Natural Capital to Inform National Infrastructure Plans

Tuesday, June 20, 2017

Natural capital will be incorporated into national infrastructure planning, according to the National Infrastructure Commission.

The commission, which is tasked with assessing the UK’s infrastructure needs and recommending how best to meet them, published a discussion document on the impacts of the environment and climate change on infrastructure on 12 June.

It concludes that, if properly planned, infrastructure can “harness the environment to deliver multiple benefits, for instance, through the provision of protected natural habitats and the provision of connecting corridors for species”.

The commission singled out sustainable drainage systems (SuDS) as a good example, because they mitigate flood risk, capture and treat runoff, create habitat and provide amenity benefits. Despite this, successive Westminster governments have been reluctant to mandate SuDS in new developments which has resulted in low take-up.

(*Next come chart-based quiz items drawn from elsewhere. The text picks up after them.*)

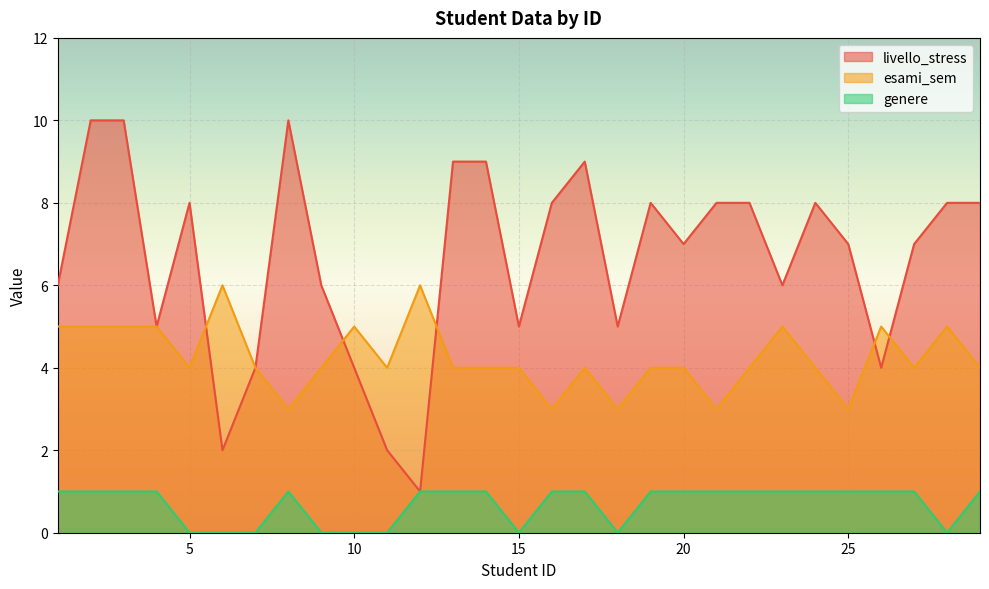

At which label is genere closest to 0?

5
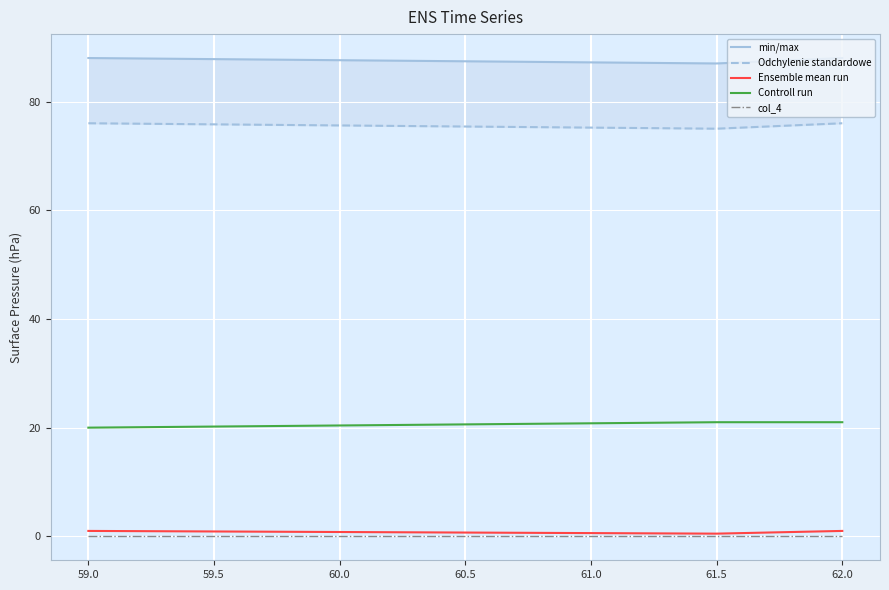

Reading left to right, what are all the values shown in this chart?

min/max: 88.0	87.0	88.0
Odchylenie standardowe: 76.0	75.0	76.0
Ensemble mean run: 1.0	0.5	1.0
Controll run: 20.0	21.0	21.0
col_4: 0.0	0.0	0.0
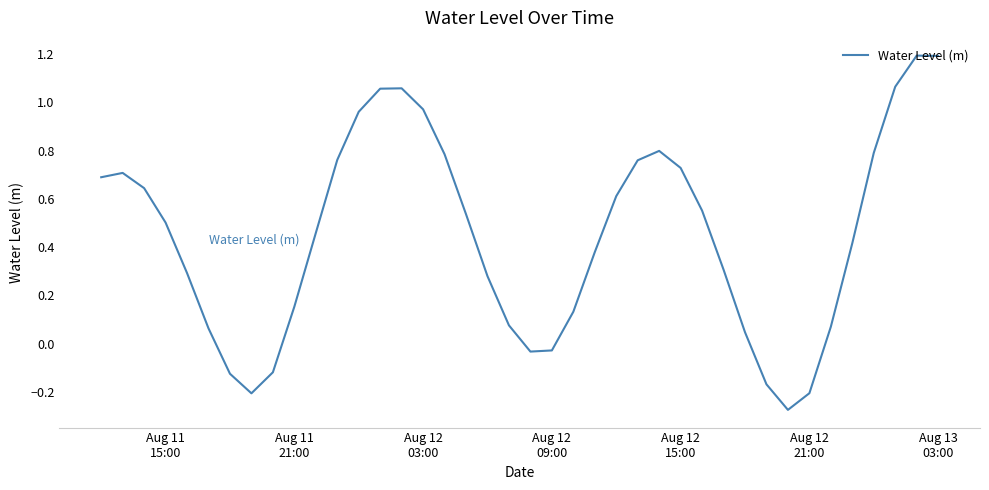

What is the greatest value displayed?

1.2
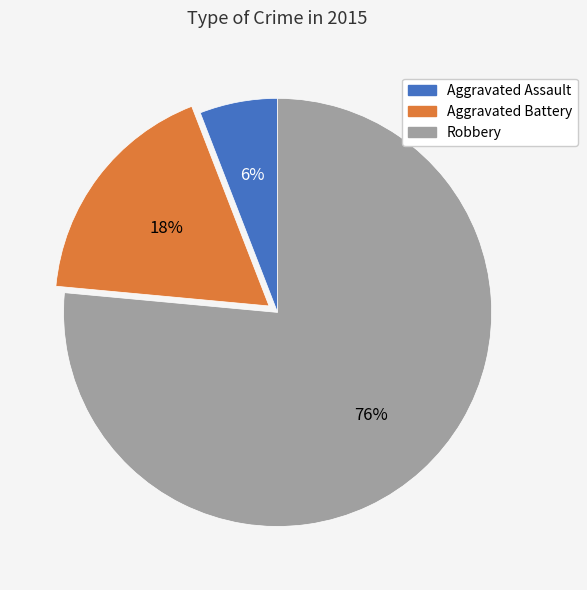

To the nearest percent, what is the difference between the Aggravated Battery and Aggravated Assault slice percentages?

12%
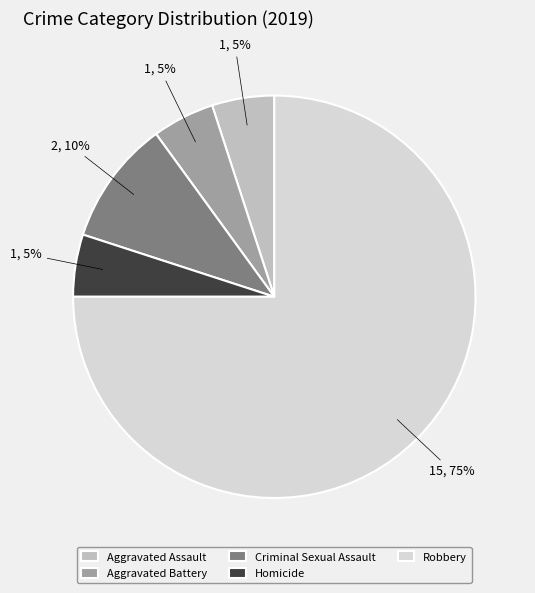

To the nearest percent, what is the average slice percentage?

20%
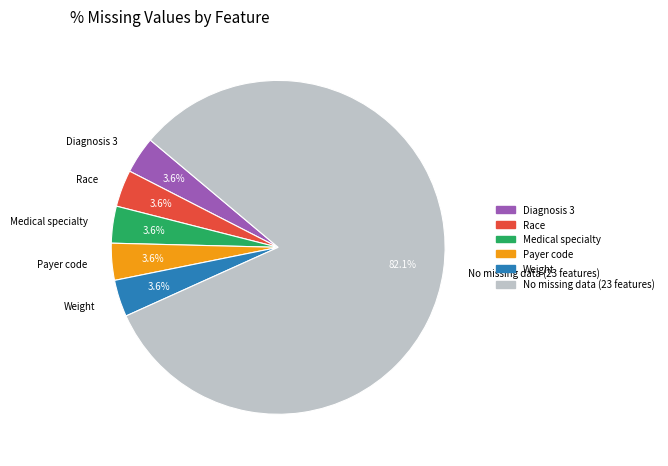

Count the number of slices in the pie.

6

Green infrastructure more broadly is acknowledged by the commission to be a powerful tool. “The presence of trees in an urban context has been shown to both reduce pollutants in the air and mitigate the negative impacts of noise,” the report says.

However, it warns that environmental changes can also increase the costs of infrastructure. This could be through increasing operation and maintenance costs such as dealing with algal blooms in reservoirs or the need to make roads and railways more resilient to higher temperatures and increased flood risk.

But the natural environment can also reduce the demand for infrastructure too, the report finds.

“Design of infrastructure to work in concert with environmental processes has the potential to contribute positively to the delivery of infrastructure services as well as building the resilience of the infrastructure system itself, particularly in managing flood risk and improving water quality,” it says, advocating catchment management in particular.

But it notes that if infrastructure development is unmanaged it could have a negative impact on water, air quality and noise levels and “lock-in high emissions that may put at risk the ability of the UK to meeting its statutory obligations to reduce [greenhouse gas] emissions by 80% by 2050”.

The commission uses the report to float the idea of changing environmental regulations after Brexit. “Many of the environmental standards that have influenced infrastructure over the past 50 years were established by the European Union,” it says. “As the UK leaves the EU there may be an opportunity to revisit some of these standards to ensure that they are well designed, unintended outcomes are avoided, and overall benefits secured.”

The commission’s final assessment, expected to be published for consultation this summer, will set out a strategic 30-year vision and make recommendations on transport, digital, energy, water and wastewater, flood risk and solid waste.

However, it warns that there are likely to be significant changes within the three-decade timescale. “New and improved infrastructure is likely to be needed well before 2050 to cope with more severe flooding and droughts, as well as new hazards such as an increase in extreme temperatures,” it says.